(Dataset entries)
####################

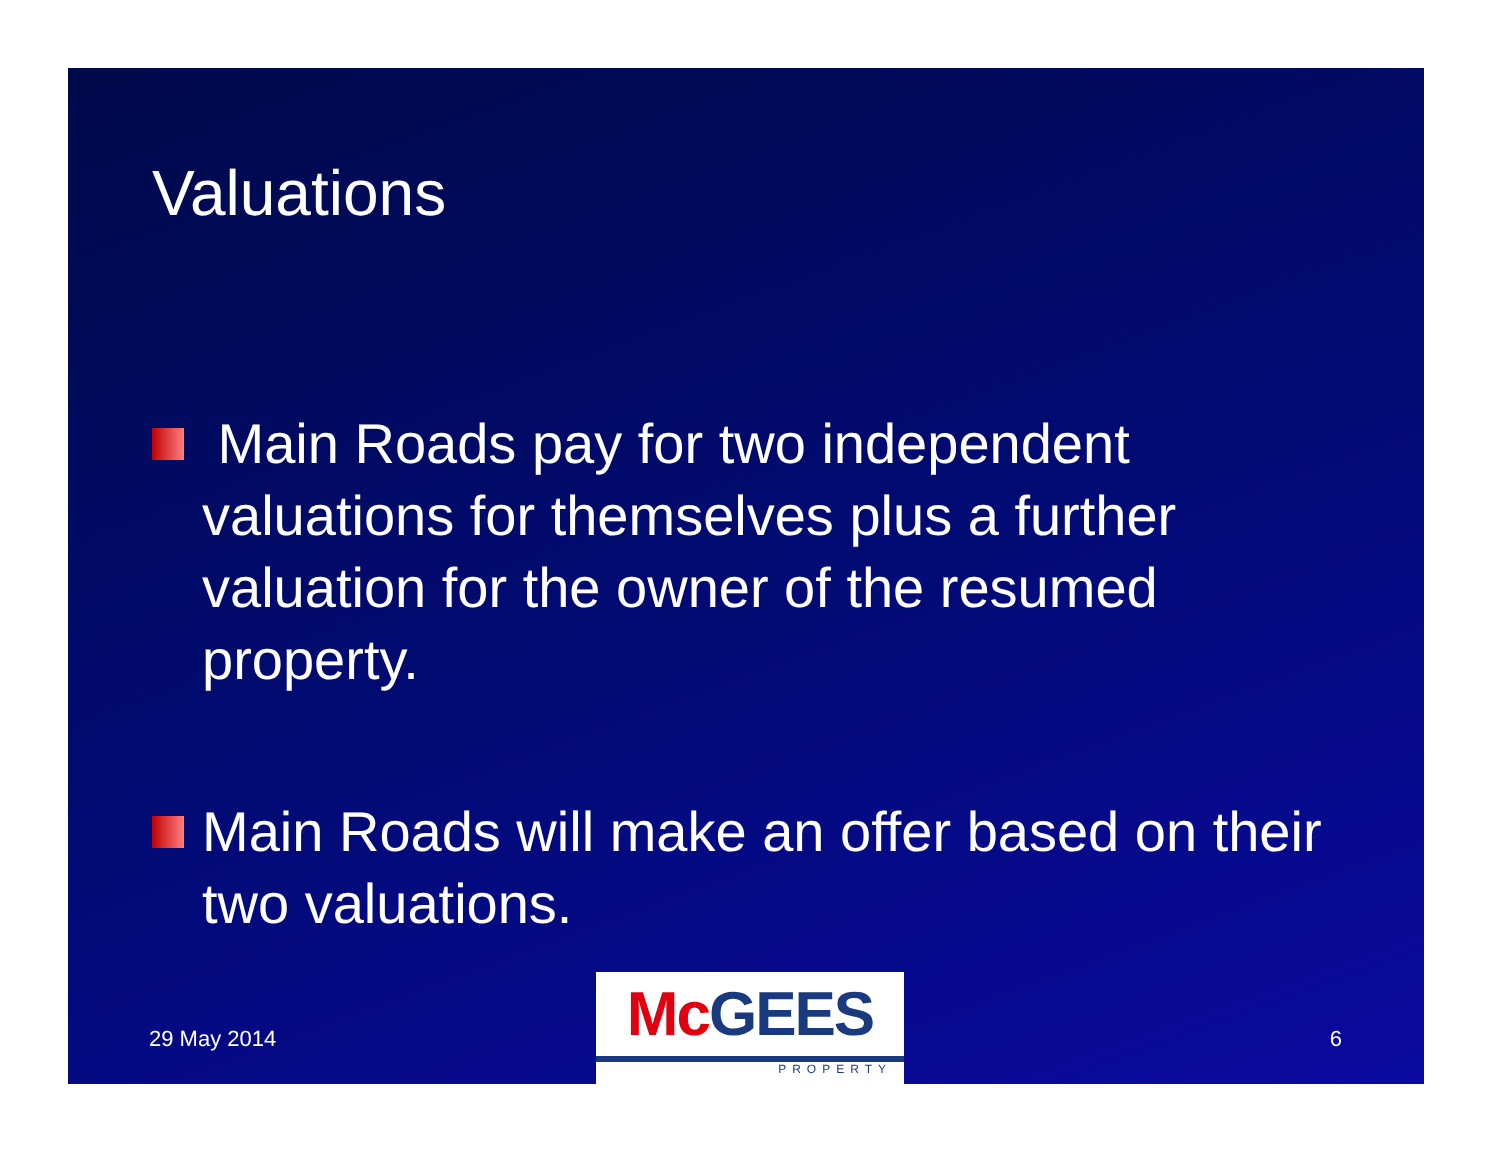Valuations
Main Roads pay for two independent valuations for themselves plus a further valuation for the owner of the resumed property.
Main Roads will make an offer based on their two valuations.
29 May 2014
McGEES
PROPERTY
6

####################

**What the task requires**
Every line above is to be repeated exactly, but no picture is to appear in the copy.

**Answer section**
Valuations
Main Roads pay for two independent valuations for themselves plus a further valuation for the owner of the resumed property.
Main Roads will make an offer based on their two valuations.
29 May 2014
McGEES
PROPERTY
6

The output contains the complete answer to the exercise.